But now I'm thinking, our hardware is still in assembly so we're running all these tests on Keil MCB1800 evaluation board. Unfortunately, the LPC1857 installed on this board has the initial HW revision which, according to errata, has some issues with APB bus bridge peripherals. It's not specified that there could be some interactions while using both controllers simultaneously. And, by precaution, we don't use any other peripherals while doing CAN tests. Do you think this issue can be related to this HW bug?
Update. The extra frames issue seems to come from Rx side. Checking the IDs before transmitting give me the wrong ones (0xE8, 0xF8 etc). Some kind of partial overwrite in Rx message-object, is this possible?
Another thing, probably not related to this. This is from NXPs SetMsgObject function but CMSIS driver uses a similar mechanism.
My problem, while running tests this if() is never false, every time it is a standard ID and the bit 30 is never set.
For test purposes I had to use if (pMsgObj->id <= 0x7FF) but it shouldn't be like this. In my case the pMsgObj->id contains the real ID, like extended ID 0x100A00 so 0x100A00 & 0x40000000 will be always 0. Is there any additional step to mark the incoming frames as extended ID?
Thanks again!
I think with repeated IDs you are actually having a problem with reception happening while you are starting a transmission.
I think you will have to either use FIFO or use a message queue (or some other array) for buffering received messages.
If you can receive all messages when you are only testing the reception then you have to ensure they are buffered before you try to send them otherwise some overwrite will happen as it seems is happening in your case.
I don't think this is a hardware issue.
It looks like at some point there are very short times between two messages thus new message is received before previous wan was loaded for transmission thus new data was read from new received message and then loading for transmission continues with now changed data.
About the extended frame, as you can see in the piece of code you posted it seems that bit 30 is a flag specifying the extended frame, because you need a way to differentiate standard IDs and extended IDs.
To specify extended frame your ID should have bit 30 set to 1.
Your ID 0x100A00 would be specified as 0x40100A00.

| Data extract |
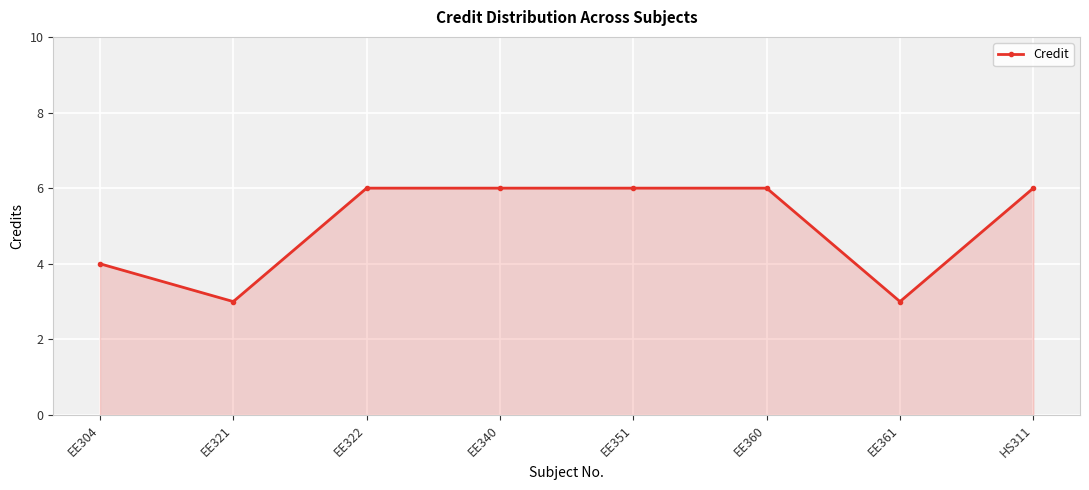

Between EE361 and EE340, which is larger?

EE340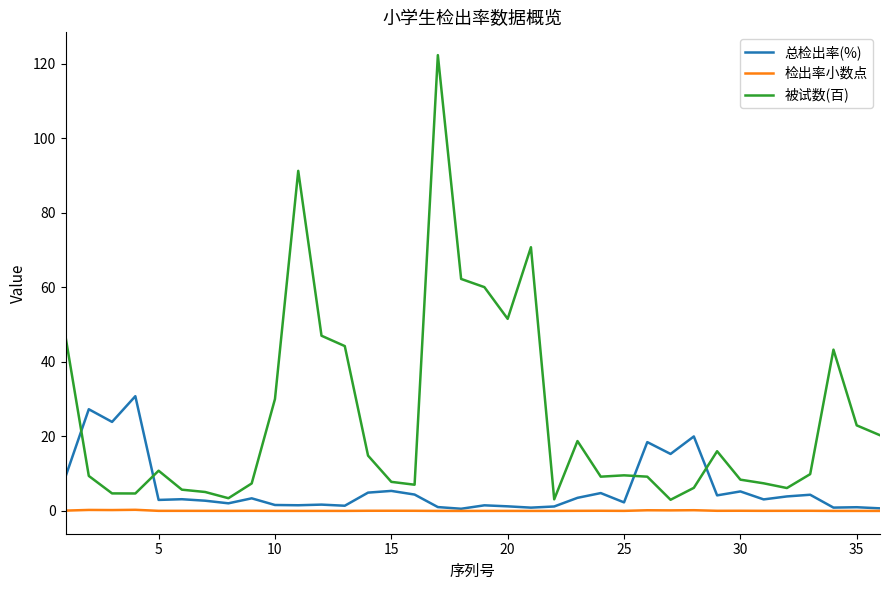

Count the number of data series in this chart.

3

| Prompt A |
List every hexadecimal value that appears in the CAN forum thread.
| Prompt B |
Continue the CAN forum thread from the point where it stops.

| Written response A |
0xE8, 0xF8, 0x7FF, 0x100A00, 0x40000000, 0x40100A00

| Written response B |
I couldn't stop thinking about how both specific IDs were affected. I can understand the eventual timing issue between Tx and Rx but why only these 2 and only on CAN2? So today I ran the same load test on out previous LPC1756 hardware. Guess what? Got the same result after 100K+ frames. Different hardware, different CAN driver architecture but same canalyzer. So I put the logic probes on both CAN channels to see what exactly is going on.
Here it is, the bottom is CAN2 the top is CAN1 (btw, do you see how ridiculously small is the timing between frames?)
As you can see, at the moment when canalyzer sends 0x0C2 from CAN2 channel, it also sends the 0x0E1 from CAN1 channel. And somehow the data is mixed, the CAN1 frame data goes to CAN2 frame data. We use a quite expensive muti-protocol tool and this is clearly a bug on their side, nothing to do with us. Same is happening to those extra IDs, this time the tool messes with ID only, I can see them physically present on the CAN bus. Once more, nothing related to CAN driver.
So my guess this is it, all works as expected.
Look, without breaking the privacy policies I'd like to reach you to express our gratitude. Without your help and your knowledge, this project would take awhile to achieve, non-working CAN was the blocking issue. Thank you very much!
The space between frames is so called 'interframe space' and it needs to be minimum 3 bits long, so, yes, very short space between.
I'm very happy you managed to solve the problem, and that I was able to help.
Don't worry about expressing your gratitude, a simple thank you is just fine :-)